What artist or style of music do you love that would surprise people?
I love breakbeat music! Most people I say that to don’t know what that means, but it’s a very particular style of EDM. I tell them to picture cybergoths dancing under a concrete bridge and that’d be the music they’re dancing to. I also LOVE good dancehall music.

What are your favourite songs / albums / artists right now?
Some of my favourites today are Snapped Ankles, Golden Teacher, LCD Soundsystem, Duchess Says, Oh Sees, Amyl and the Sniffers, Viagra Boys, Primitive Parts, Underworld, Black Midi, B Boys, Shy Layers.

How about some other favourites? Authors / movies / painters / philanthropists / you name it.
I don’t usually read fiction because I don’t tend to enjoy it, but I’ve been reading a book in the making on wattpad by our new synth player, Ava Glendinning. It’s about a fictional Winnipeg band that solves mysteries and it is amazing. It really speaks to me. It’s called Bukowski’s Broken Family Band. Ava is a very kind, smart, funny and ridiculously talented musician and friend who also happens to have written maybe the best piece of fiction I’ve ever read.

What do you drive and why? What do you want to drive and why?
I drive a 2009 Suzuki Swift because it’s an all manual, affordable used car and I could just buy it without having car payments. I don’t really want to drive anything, I want to fly a helicopter so that I can jump out of it into an ocean before it crashes into a cliff, exploding, like an action movie star would.

What superpower do you want and how would you use it?
I read a lot of comics growing up. I always loved Nightcrawler. I liked him as a character and I liked his power a lot. The ability to teleport. If I could teleport long range though, longer range than Nightcrawler, that’d be my ultimate super power. I would use it to travel all over the world to play music without having to spend countless hours on the highway!

What skills — useful or useless — do you have outside of music?
I write code and make software. I can also bake cookies, walk on stilts, juggle, swim and dance like a fiend, I write music reviews … not sure if that counts as “outside of music” though.

What do you collect?
When I was younger I collected comics and action figures. I have a pretty extensive record collection, obviously. Other than that I don’t really collect anything these days though.

If I had a potluck, what would you bring?
Probably cookies.

What current trend or popular thing do you not understand at all?
I don’t get craft beer. I don’t really like beer, which I know is not normal. I know that, as a musician, you’re supposed to like beer. The last time I went on tour we stopped at every hipster craft beer place in every city because the rest of the band loves craft beer, but I just sat there and didn’t get it.

Tell us about your current and/or former pets.
I’ve got two dogs, who are both foster fails from an organization called Manitoba Mutts. Frankie and Gilda are their names. Frankie is one of those super happy and enthusiastic dogs that will try to lick your face off. Gilda is a fearful dog, so she’s a challenge to take out in public, but she’s a total goofball when she’s home.

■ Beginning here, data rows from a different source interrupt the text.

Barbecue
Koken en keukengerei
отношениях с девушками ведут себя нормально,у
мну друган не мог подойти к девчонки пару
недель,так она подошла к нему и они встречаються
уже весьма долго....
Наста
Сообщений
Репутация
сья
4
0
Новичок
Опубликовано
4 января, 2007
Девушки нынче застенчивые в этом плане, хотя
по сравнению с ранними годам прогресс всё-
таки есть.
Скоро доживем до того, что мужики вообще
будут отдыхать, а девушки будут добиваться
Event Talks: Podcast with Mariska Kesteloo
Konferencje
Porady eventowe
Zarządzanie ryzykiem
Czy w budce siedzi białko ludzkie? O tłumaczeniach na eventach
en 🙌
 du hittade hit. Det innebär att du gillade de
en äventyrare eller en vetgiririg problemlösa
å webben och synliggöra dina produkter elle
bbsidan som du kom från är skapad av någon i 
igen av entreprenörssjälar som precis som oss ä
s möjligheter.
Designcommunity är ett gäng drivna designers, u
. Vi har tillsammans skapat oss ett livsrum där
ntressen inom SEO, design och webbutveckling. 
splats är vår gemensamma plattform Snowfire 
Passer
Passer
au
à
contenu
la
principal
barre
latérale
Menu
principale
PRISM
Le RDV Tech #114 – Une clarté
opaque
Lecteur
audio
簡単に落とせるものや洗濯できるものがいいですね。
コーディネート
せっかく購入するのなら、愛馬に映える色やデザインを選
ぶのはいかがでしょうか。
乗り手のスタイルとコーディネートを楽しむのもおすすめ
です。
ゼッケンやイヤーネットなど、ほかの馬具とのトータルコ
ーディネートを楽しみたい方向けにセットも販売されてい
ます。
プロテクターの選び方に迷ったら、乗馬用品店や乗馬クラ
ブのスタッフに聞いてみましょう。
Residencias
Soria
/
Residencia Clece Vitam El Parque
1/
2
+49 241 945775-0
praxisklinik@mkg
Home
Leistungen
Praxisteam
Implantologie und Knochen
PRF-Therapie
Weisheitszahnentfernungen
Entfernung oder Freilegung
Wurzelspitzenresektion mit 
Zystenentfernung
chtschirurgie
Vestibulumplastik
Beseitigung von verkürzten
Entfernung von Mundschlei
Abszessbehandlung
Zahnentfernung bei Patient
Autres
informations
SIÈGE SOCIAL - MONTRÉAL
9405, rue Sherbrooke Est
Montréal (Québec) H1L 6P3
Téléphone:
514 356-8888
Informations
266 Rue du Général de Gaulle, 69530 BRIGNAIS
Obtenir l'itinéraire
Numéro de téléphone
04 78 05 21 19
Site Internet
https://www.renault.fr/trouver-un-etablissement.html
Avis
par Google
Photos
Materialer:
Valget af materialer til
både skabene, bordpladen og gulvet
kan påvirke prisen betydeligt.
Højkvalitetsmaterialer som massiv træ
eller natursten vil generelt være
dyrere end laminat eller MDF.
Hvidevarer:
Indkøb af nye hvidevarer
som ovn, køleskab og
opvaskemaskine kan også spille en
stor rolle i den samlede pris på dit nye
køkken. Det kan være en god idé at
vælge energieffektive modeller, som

If you could have any other job besides music, what would it be and why?
I guess the job I have, which is in computer programming. It’s not for everyone but what I like about it is it’s very creative but also very lucrative and it applies to nearly every industry so there’s an infinite amount to learn. You’ll never know everything there is to know about programming. I am also pretty interested in politics, psychology, and behavioural economics.

What’s the best advice and/or worst advice you were ever given?
The best music advice I ever heard was from Greg MacPherson. He basically said that a lot of people make the music they think they are supposed to make. In other words, they make music that sounds like what they think music is supposed to sound like based on the majority of music that they have heard. Don’t do that. Make the music that you want to hear more of in the world. Make music that if you heard it, you would rush out and buy it. My advice on advice in general is to realize that everyone can only give advice based on their own perspective which is shaped by their own experiences. It might not be the right advice for you, it’s the right advice for the person who is giving the advice.